說完,又埋怨皇帝道:「阿琰才多大,你就想著叫他獨當一面,他要不是沒爹,這麼急做什麼?嘴上還說是為了鍛鍊兒子,我看你根本就是想出去遊山玩水!」
皇帝被老婆訓得不敢抬頭,那頭兒子也不省心。
皇太子狀若詫異的看了皇帝一眼,語氣溫煦道:「父皇原來是打算磨鍊兒子一番嗎?果真是用心良苦,兒子剛知道父皇離京,很是手忙腳亂了一陣,虧得有幾位宰輔幫襯,才沒鬧出笑話來。」
喬毓對皇帝怒目而視:「你不是說事先跟阿琰商量過了嗎?」
皇帝:「……」
「你怎麼能這樣呢!」喬毓心裡邊兒「噗」的升起一團火苗,再看兒子眼下青黑,面頰瘦削的模樣,更心疼了:「這不是你兒子嗎?跟他耍這種心思,要臉嗎?!」
皇帝被當場抓獲,趕忙低聲下氣的勸她:「是我疏忽了……」
皇太子適時的皺起眉,不明所以道:「阿娘怎麼生氣了?是兒子說錯話了嗎?」
我的傻蛾子喲,你真是太單純了!
喬毓剛平復了點的火氣又一次炸開,剜了皇帝一眼,柔聲道:「好孩子,這事兒跟你沒關係,要怪,也得怪那些心思叵測的小人。」
皇帝:「……」
關鍵時候丟出這麼幾句話,我兒子到底是有意的,還是故意的?
這真是個值得思考的問題。
喬大錘這會兒正心疼兒子,拉著皇太子噓寒問暖一陣,又見秦王、晉王、昭和公主幾個也有點憔悴,心裡邊兒的憐愛簡直要溢出來了,將皇帝丟下,便領著往衛國公府去了:「肯定都沒好好吃飯,要補上才行……」
兒行千里母擔憂,到哪裡都是這個道理。
喬毓一走幾個月,喬老夫人與常山王妃也時常掛懷,這會兒見她回來,摟著親熱了好一會兒,才依依不捨的將人放開。

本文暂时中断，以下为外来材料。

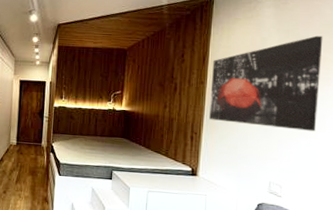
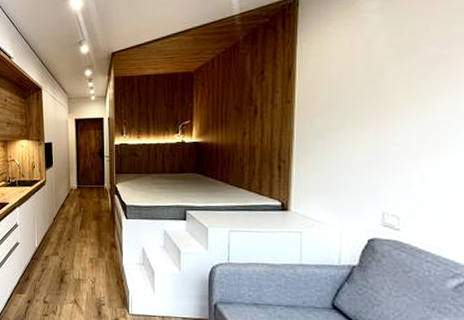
wall art: present [209,35,323,131] -> none [300,27,451,148]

衛國公與昌武郡公不在府中,得午間時候回來,韓國夫人也是如此,衛國公夫人早早便叫人準備午膳,一大家人行家宴熱鬧一番,等人回來的空檔,便聽喬毓講她在地方上幹的事。
「要錢難吶,」她唉聲嘆氣道:「你們也不是不知道這世道,欠錢的才是大爺,我登門苦苦哀求,磨破了嘴皮子,不知受了多少冷眼,才討到了這些銀錢……」
喬大錘講述自己的心酸歲月,喬老夫人心疼的不行,聽到一半兒,就把她叫過去,摟在懷裡「心肝」的叫個不停。
皇帝坐在不遠處,滿頭都是「???」,幾乎以為自己跟喬大錘生活在不同的世界,那些淒悽慘慘戚戚的世家子弟都是自己生出的幻覺了。